Please, without any pictures, set down exactly the part of the listing below that opens with the line containing "connaître les interdic" and closes with the line containing "#DiscoverMiC".
━━━━━ SOURCE RECORDS
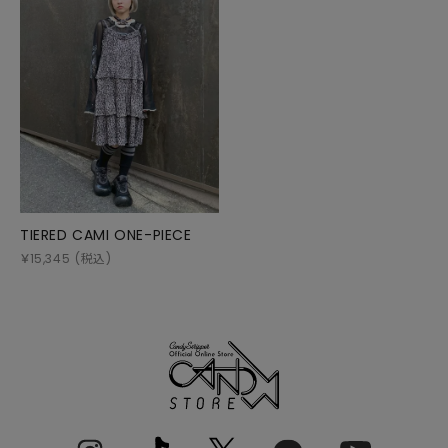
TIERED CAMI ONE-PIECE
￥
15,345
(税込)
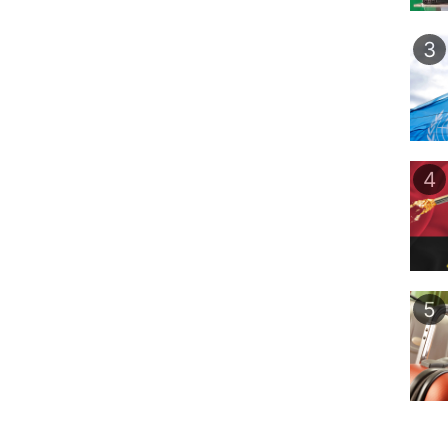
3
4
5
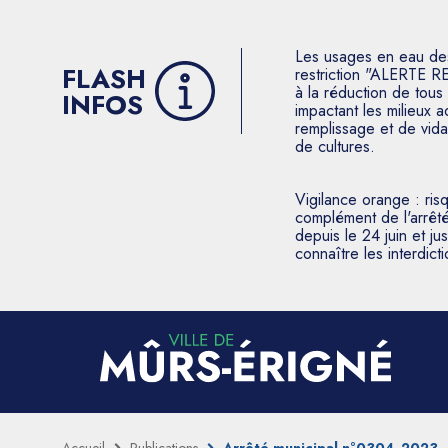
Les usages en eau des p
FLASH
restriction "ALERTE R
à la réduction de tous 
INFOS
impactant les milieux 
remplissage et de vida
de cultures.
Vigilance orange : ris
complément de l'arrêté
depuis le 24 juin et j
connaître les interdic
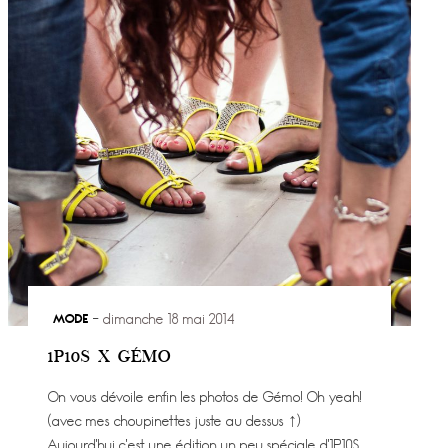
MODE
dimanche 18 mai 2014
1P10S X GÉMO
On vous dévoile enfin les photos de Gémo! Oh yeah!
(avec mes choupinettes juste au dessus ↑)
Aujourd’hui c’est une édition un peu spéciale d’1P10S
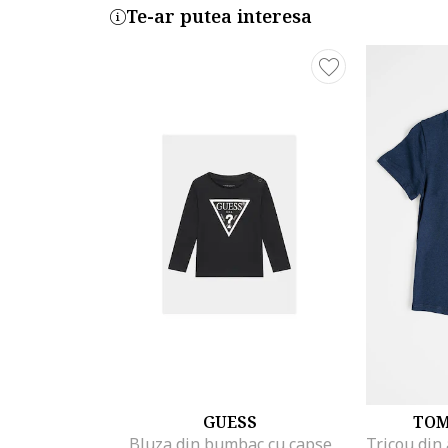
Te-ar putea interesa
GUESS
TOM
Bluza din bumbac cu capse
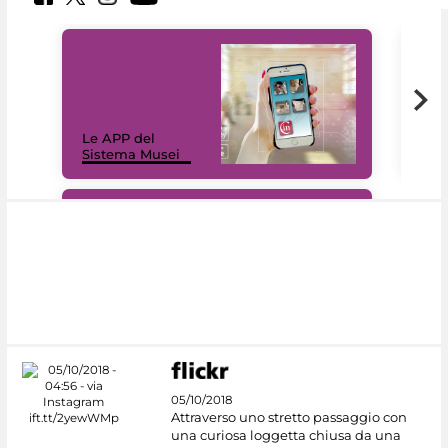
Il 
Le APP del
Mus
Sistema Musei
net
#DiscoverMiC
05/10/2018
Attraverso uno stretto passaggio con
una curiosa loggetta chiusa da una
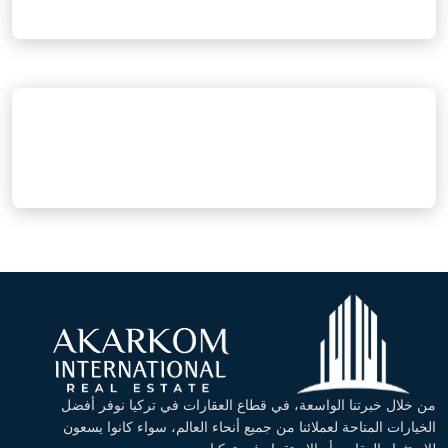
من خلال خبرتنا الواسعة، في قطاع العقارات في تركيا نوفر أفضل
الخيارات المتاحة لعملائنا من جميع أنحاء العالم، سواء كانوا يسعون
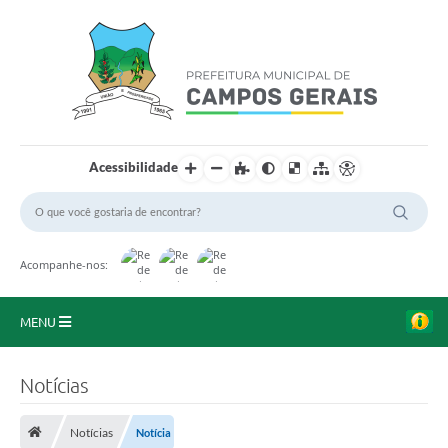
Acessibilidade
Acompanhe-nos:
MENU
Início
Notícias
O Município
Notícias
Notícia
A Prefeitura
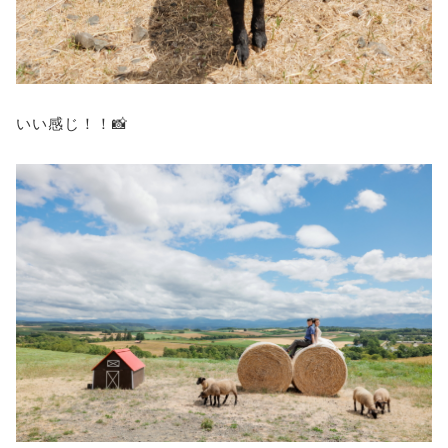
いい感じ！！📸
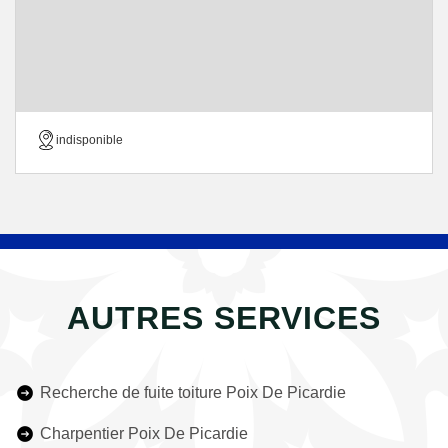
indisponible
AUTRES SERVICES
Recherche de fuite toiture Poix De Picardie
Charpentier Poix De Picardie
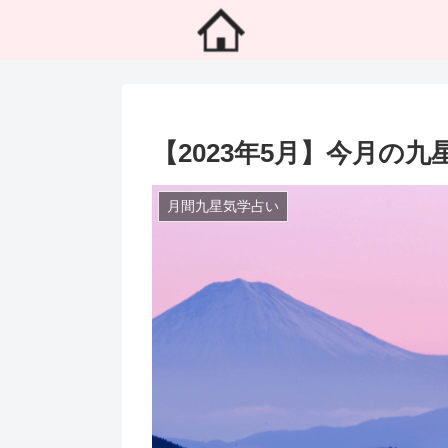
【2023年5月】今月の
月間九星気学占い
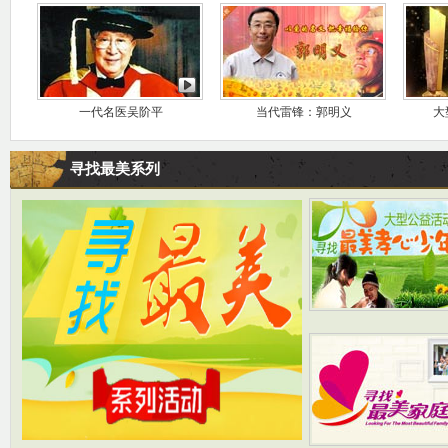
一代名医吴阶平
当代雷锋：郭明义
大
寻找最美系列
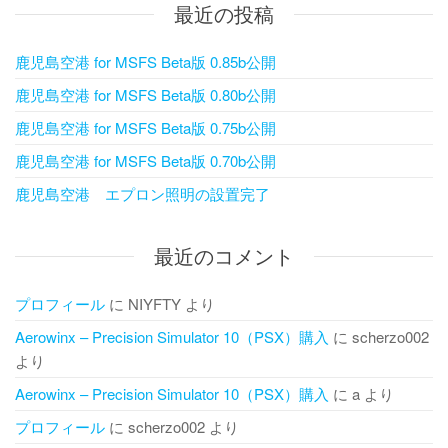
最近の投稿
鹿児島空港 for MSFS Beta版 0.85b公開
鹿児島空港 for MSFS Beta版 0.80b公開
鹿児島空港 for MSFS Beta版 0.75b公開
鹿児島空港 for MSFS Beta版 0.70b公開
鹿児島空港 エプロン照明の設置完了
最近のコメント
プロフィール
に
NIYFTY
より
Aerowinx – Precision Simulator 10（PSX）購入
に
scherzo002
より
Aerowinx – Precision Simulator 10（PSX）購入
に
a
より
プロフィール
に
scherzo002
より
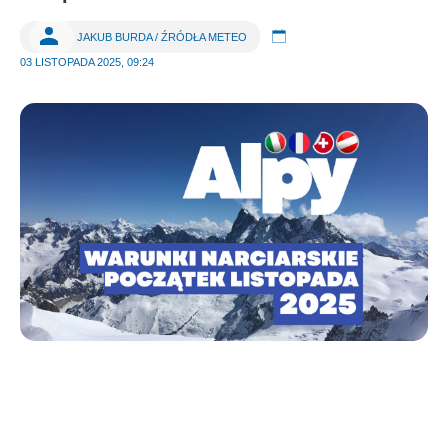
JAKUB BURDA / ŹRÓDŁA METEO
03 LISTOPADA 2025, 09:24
━━━━━━━━━━
COMPLETED EXERCISE:
connaître les interdic
MODE
dimanche 18 mai 2014
1P10S X GÉMO
On vous dévoile enfin les photos de Gémo! Oh yeah!
(avec mes choupinettes juste au dessus ↑)
Aujourd’hui c’est une édition un peu spéciale d’1P10S
Te-ar putea interesa
GUESS
TOM
Bluza din bumbac cu capse
Il 
Le APP del
Mus
Sistema Musei
net
#DiscoverMiC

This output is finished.